Non sarà una riformicchia. Una buona intenzione mal riuscita di quelle che si fanno solo per dare il segno di un cambiamento. Sarà un riforma seria e toccherà gran parte del sistema università nel nostro paese. A cominciare dal vertice e finendo alla base, passando per un metodo completamente nuovo di valutazione del merito e dell’efficienza degli Atenei italiani.

Mancano pochi giorni e verrà presentato in Consiglio dei Ministri il piano della Gelmini per cambiare l’università. Alcuni punti sono ancora da ritoccare ma sui provvedimenti – che sono ancora all’esame in queste ultime ore – c’è da scommettere che ci sarò davvero molto di cui discutere. Tre i pilastri toccati: valutazione, governance e reclutamento della docenza. Sembra ormai quasi certo infatti che il ministro presenterà uno schema di decreto sul funzionamento dell’Anvur, l’Agenzia nazionale per la valutazione del sistema universitario e della ricerca, e due provvedimenti, uno concernente la riorganizzazione e valutazione del sistema universitario e l’altro che riguarderà il reclutamento e la progressione di carriera dei professori e dei ricercatori universitari. Per ora a trapelare è stata solo qualche indiscrezione Ma tutto lascerebbe pensare – solo l’articolato di legge può confermarlo – che il ministro, dopo aver passato quasi un anno a studiare che cosa non va nelle università italiane non si sia fatta intimidire più di tanto dall’onda della protesta e abbia tenuto il punto.

Innanzi tutto l’Anvur, per due motivi: perché la “fase due” dell’università italiana deve partire da una valutazione seria e rigorosa e perché, secondo le intenzioni del ministro, l’agenzia che si preoccupa di valutare lo stato dell’arte della università e della ricerca – e di erogare di conseguenza il fondo ordinario di finanziamento destinato alle università – dovrebbe cominciare ad essere operativa immediatamente dopo l’estate.

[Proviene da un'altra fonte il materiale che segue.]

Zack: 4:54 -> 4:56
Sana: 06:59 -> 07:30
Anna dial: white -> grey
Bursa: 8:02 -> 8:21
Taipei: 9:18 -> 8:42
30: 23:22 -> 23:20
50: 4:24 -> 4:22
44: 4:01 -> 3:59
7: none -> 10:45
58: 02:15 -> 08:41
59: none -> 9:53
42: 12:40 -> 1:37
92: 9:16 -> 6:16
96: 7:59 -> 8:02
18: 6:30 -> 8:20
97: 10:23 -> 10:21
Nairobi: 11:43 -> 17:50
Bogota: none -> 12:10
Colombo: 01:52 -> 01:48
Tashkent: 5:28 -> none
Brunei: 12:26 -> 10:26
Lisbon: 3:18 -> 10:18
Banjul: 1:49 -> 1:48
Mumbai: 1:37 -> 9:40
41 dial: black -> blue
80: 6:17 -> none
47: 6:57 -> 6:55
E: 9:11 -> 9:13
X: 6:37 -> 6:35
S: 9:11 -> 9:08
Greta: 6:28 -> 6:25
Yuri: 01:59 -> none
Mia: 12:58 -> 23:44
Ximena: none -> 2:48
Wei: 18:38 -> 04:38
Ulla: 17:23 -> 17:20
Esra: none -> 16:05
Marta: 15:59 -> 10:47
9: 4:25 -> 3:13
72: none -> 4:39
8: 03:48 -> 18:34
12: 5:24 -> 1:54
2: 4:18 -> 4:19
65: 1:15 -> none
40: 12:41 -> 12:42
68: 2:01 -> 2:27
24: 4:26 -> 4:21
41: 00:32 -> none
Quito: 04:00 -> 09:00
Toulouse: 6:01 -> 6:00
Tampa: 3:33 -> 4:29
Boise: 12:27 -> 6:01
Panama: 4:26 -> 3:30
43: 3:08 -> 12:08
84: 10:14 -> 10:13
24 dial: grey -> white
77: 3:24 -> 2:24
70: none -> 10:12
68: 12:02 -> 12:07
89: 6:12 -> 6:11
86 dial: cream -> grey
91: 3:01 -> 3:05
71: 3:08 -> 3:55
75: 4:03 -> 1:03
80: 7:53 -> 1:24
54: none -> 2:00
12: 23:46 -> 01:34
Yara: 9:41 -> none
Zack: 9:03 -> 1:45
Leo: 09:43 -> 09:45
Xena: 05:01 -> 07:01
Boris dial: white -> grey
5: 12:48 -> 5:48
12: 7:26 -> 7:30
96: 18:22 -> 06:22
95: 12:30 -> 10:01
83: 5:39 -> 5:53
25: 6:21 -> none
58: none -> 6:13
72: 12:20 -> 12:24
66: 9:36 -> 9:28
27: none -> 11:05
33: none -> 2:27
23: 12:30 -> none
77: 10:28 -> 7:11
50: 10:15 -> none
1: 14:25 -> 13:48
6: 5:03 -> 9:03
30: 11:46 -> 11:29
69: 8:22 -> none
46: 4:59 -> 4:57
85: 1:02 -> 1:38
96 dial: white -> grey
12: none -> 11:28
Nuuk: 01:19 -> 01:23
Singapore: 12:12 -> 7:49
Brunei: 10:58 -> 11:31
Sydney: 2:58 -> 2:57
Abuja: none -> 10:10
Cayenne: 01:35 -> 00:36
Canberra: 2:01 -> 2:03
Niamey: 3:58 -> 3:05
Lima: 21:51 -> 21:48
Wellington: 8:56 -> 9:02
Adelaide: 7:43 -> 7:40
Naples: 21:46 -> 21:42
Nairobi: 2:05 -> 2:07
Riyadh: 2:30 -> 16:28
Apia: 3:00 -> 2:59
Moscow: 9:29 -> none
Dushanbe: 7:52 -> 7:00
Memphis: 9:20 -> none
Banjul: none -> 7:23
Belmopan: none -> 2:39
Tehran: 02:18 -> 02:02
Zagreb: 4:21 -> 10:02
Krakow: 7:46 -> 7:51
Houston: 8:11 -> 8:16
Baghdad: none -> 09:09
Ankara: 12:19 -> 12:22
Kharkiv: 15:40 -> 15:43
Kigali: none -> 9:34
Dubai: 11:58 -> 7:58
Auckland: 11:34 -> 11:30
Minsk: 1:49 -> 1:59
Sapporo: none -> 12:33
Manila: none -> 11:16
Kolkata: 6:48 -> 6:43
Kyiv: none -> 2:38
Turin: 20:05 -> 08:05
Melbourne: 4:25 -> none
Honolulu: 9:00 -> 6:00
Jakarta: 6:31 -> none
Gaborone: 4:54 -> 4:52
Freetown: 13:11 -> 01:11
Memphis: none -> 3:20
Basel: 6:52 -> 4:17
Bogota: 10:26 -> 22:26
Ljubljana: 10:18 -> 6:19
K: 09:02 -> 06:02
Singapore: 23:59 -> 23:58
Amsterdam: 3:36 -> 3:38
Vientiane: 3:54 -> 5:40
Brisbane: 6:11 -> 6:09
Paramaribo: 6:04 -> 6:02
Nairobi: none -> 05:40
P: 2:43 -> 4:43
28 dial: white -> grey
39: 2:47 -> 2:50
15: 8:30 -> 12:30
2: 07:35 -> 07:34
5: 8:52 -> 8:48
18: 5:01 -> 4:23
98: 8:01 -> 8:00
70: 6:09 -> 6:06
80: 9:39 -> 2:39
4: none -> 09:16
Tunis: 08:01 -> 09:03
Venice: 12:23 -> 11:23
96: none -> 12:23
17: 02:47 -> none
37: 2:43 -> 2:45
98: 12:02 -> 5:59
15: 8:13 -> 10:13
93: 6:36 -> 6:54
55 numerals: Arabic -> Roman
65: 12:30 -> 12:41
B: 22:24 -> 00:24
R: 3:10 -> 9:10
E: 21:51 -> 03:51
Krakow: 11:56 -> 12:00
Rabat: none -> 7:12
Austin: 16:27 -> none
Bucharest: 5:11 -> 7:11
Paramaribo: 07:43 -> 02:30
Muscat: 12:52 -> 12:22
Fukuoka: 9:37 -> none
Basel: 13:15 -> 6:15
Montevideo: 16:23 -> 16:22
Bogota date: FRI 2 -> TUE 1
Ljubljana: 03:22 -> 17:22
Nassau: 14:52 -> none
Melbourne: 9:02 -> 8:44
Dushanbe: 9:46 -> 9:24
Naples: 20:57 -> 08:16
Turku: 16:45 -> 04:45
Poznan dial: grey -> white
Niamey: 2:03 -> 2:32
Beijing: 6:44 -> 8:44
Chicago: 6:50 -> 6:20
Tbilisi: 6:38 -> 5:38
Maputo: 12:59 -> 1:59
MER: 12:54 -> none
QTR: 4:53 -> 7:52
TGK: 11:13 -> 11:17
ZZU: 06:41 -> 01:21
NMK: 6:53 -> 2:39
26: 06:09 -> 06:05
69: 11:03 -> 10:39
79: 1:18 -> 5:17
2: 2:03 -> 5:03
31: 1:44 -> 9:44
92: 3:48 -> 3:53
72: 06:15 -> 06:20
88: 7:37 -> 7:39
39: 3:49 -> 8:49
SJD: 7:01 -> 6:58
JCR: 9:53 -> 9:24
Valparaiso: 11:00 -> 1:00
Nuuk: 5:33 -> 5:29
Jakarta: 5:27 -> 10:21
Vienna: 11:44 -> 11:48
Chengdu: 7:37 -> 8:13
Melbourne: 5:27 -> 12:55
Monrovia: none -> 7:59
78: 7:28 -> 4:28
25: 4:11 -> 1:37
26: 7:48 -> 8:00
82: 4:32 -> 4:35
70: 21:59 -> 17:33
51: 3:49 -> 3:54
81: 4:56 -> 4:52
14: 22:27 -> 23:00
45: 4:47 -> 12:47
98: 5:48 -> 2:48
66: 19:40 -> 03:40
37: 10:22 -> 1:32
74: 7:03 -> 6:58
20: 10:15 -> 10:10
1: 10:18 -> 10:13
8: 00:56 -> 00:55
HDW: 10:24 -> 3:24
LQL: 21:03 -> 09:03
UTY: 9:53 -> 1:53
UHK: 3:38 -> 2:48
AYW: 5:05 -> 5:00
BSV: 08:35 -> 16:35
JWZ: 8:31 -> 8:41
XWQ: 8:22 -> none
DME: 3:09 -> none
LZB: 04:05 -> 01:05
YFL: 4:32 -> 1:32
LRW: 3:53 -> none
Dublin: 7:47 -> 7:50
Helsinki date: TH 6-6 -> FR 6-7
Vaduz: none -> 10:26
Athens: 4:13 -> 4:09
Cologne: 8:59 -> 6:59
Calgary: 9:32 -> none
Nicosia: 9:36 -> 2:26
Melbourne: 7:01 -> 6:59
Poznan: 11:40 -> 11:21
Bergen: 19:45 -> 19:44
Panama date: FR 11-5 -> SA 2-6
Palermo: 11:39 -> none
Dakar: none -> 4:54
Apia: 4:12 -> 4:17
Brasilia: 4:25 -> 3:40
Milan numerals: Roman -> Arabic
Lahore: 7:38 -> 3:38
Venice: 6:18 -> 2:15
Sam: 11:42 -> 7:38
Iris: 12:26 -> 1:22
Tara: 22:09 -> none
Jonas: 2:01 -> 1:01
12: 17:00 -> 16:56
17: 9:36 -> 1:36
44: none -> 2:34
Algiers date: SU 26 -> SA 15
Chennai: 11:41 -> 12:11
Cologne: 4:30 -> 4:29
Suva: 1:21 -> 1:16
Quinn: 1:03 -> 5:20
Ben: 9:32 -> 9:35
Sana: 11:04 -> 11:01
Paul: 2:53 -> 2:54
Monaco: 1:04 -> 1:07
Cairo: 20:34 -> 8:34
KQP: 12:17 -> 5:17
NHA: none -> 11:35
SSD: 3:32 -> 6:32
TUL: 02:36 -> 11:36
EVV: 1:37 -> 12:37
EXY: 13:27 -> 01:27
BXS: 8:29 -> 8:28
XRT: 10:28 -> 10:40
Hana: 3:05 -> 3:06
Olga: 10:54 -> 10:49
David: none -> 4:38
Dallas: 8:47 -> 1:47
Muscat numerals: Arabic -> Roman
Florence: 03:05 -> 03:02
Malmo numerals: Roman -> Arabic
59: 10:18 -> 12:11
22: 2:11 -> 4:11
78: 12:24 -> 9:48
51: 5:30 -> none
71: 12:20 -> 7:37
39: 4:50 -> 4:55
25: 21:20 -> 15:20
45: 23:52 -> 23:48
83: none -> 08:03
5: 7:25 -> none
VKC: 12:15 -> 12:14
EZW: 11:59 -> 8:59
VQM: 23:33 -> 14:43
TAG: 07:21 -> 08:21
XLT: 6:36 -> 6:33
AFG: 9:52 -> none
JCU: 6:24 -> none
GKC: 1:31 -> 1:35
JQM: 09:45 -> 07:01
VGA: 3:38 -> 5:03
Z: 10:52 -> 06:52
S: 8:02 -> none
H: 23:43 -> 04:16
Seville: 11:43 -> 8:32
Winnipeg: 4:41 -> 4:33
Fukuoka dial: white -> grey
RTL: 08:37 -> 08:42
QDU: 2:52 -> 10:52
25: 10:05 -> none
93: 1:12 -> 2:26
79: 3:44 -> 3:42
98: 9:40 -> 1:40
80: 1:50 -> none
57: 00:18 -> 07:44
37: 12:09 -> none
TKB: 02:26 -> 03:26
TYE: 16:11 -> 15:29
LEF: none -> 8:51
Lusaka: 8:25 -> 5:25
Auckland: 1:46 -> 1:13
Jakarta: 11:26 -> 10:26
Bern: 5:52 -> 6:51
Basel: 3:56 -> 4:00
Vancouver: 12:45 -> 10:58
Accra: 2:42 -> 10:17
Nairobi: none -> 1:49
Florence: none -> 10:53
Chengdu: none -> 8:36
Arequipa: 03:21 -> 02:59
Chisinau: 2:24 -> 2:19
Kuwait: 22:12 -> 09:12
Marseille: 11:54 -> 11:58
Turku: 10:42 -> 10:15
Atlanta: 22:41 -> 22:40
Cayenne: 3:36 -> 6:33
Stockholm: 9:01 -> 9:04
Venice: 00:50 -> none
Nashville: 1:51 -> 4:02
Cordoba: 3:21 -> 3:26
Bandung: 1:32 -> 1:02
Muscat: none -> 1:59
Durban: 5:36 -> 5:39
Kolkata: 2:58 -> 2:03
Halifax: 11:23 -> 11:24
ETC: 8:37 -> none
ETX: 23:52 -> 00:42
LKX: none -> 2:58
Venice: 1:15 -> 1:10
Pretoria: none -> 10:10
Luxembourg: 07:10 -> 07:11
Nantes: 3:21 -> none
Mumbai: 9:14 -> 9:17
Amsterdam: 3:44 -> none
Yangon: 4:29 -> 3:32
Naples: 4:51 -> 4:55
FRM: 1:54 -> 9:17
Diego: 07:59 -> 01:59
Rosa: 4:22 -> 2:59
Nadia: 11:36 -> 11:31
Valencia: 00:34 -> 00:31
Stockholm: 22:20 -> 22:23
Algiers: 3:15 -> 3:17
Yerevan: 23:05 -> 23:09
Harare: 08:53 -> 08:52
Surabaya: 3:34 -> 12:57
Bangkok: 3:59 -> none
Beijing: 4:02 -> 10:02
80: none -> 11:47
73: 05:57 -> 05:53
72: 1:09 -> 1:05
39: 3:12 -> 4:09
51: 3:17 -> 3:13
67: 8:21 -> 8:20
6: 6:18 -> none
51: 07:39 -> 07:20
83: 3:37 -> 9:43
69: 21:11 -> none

Tempi stretti e tre principi che sottendono tutta l’attività dell’agenzia: efficienza, merito e trasparenza. L’Agenzia, voluta dal ministro Mussi e mai fatta realmente partire, verrà semplificata. Tra i compiti principali: valutare dall’esterno la qualità dell’attività degli Atenei e degli enti di ricerca pubblici e privati destinatari dei finanziamenti dello Stato; coordinare l’operato dei nuclei di valutazione interni a tali istituti; valutare i programmi statali di finanziamento e incentivazione alla ricerca. Spetta, inoltre, all’Anvur stabilire i requisiti per aprire nuove università, sedi distaccate  o corsi di studio.

Dal risultato della valutazione dell’Agenzia – che dovrà avvenire con la massima trasparenza, dicono dal ministero – dipende lo stanziamento delle risorse pubbliche destinate all’Università. Ad essere premiate saranno le realtà virtuose, che si spartiranno il 7 per cento di quei 7,5 miliardi di euro destinati a chi dà il segno di buona qualità del proprio operato. Non solo. Per non perdere di vista l’obiettivo, che è quello di restituire all’Italia una università degna di un paese come il nostro, ogni due anni l’Anvur dovrà stilare un rapporto che descrive lo stato di università e ricerca.

Ma non solo l’Anvur. Sul fronte della riforma della riorganizzazione del sistema universitario e del riordino del reclutamento e della progressione di carriera dei professori e dei ricercatori universitari la Gelmini ha intenzione di agitare parecchie acque. A cominciare dalla governance universitaria, un ambito che troppo spesso si è schiacciato sugli interessi di questo o quel gruppo di pressione interno (o esterno) all’Università. Nelle intenzioni del ministro sembra esserci in primo luogo la volontà di spezzare i vincoli corporativi e di difesa a oltranza degli interessi acquisiti da parte di chi ha sempre governato nell’università. Così come si dovrebbe tentare di limitare il più possibile l’influenza della politica locale sugli organi di governo dell’Università.

È previsto un nuovo sistema di contabilità economica e patrimoniale degli Atenei, che definisce i principi contabili, gli schemi di bilancio e che garantisce una sicurezza sul come si spendono i soldi nelle università. E con ogni probabilità si rafforzerà l’identità accademica e scientifica dei dipartimenti nei confronti della facoltà, tentando, di fatto, di restituire il potere nelle università ai professori universitari.  Altro capitolo che dovrebbe essere in agenda i concorsi, che da locali diventano nazionali. D’ora in poi, infatti, l’abilitazione della docenza dovrebbe avvenire attraverso un concorso unico, il superamento del quale permette agli abilitati di essere inseriti in delle liste da cui le Facoltà possono attingere per quattro anni. Nulla si sa ancora sul ruolo dei ricercatori e sui dottorati di ricerca. Ciò che è certo è che tra le intenzioni di questo ministro c’è quella di rovesciare la famosa piramide accademica che vedeva una base ristrettissima di nuove leve e un numero pletorico di docenti di prima e seconda fascia. A chi vuole davvero che nel mondo dell’università qualcosa cambi non resta che sperare.